Global Glitch: Believe It Or Not!

My favorite righty blogger friend sites an article exposing a Y2K bug data glitch in US temperature data graphs used to project climate change as the Holy Grail of truth to prove her long-held hypothesis that global warming is a scam. I don’t blame her, though. She’s entitled. Most bloggers only rely on sources they are predisposed to agree with to parse their rhetoric. I do it all the time…

What alarms me is how she clearly ignores other signs of climate change. The recently exposed islands in Greenland that, so long covered in thick ice, had always been thought to be connected to the main land mass. The satellite photos of recent large-scale fractures in Antarctic Glaciers. The sinking of small island-states like Trinidad-Tobago. Even the changed migration of Canadian geese, much noted here in Illinois where we both live, is a fact ignored in favor of an irrational belief.

And what about the problem-that-shouldn’t-be-named? No one mentions pollution these days. That shopworn buzzword of the last century is taboo in the tabloids lately. My aforementioned friend lives in a semi-rural small town where, I surmise, she can forget the sight of sunrise over the Kennedy Expressway in all it’s brownish, hazy glory. Nor, I think, can she envision the silt of airliner fuel exhaust that coats my car every evening, as I leave the industrial park that nestles next to O’hare Field. While her neighbors dream of corn fields of ethanol-grade hybrid grain, I awake to the reality of human congestion flavored by addiction to fossil fuels.

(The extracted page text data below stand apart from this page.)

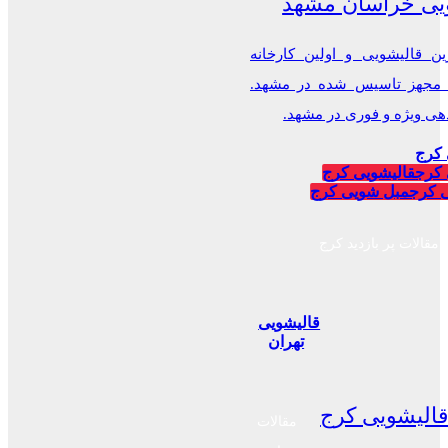
یی خراسان مشهد
ن قالیشویی و اولین کارخانه
 مجهز تاسیس شده در مشهد.
 ویژه و فوری در مشهد.
 کرج
 کرج
قالیشویی کرج
 کرج
مبل شویی کرج
مقالات پر بازدید کرج
قالیشویی
تهران
الیشویی کرج
مقالات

Global Warming, as a catch-phrase, has unfortunate connotations. Replacing it with Climate Change is, while more accurate, less visceral, and less likely to get our fat arses out of the easy chair to take action. What needs doing is simply to open our eyes. When we can see for ourselves the thickening of our thin atmosphere from our own collective wastes, then perhaps we can make pollution the center point of a political movement to care for the fragile ecosphere we all rely upon. Only through politics will America take up the sword against our most insidious of enemies: ourselves.

The right may scoff. Let them. When we can gather enough steam to provide purchasable alternatives to old-school technologies, then the market to which Conservatives pray will put out of business whole industries that refuse to ride the forefront of ecological stewardship. When hit in the wallet, they will finally listen. As for the exurbian naysayers; the brown skies will find then soon enough.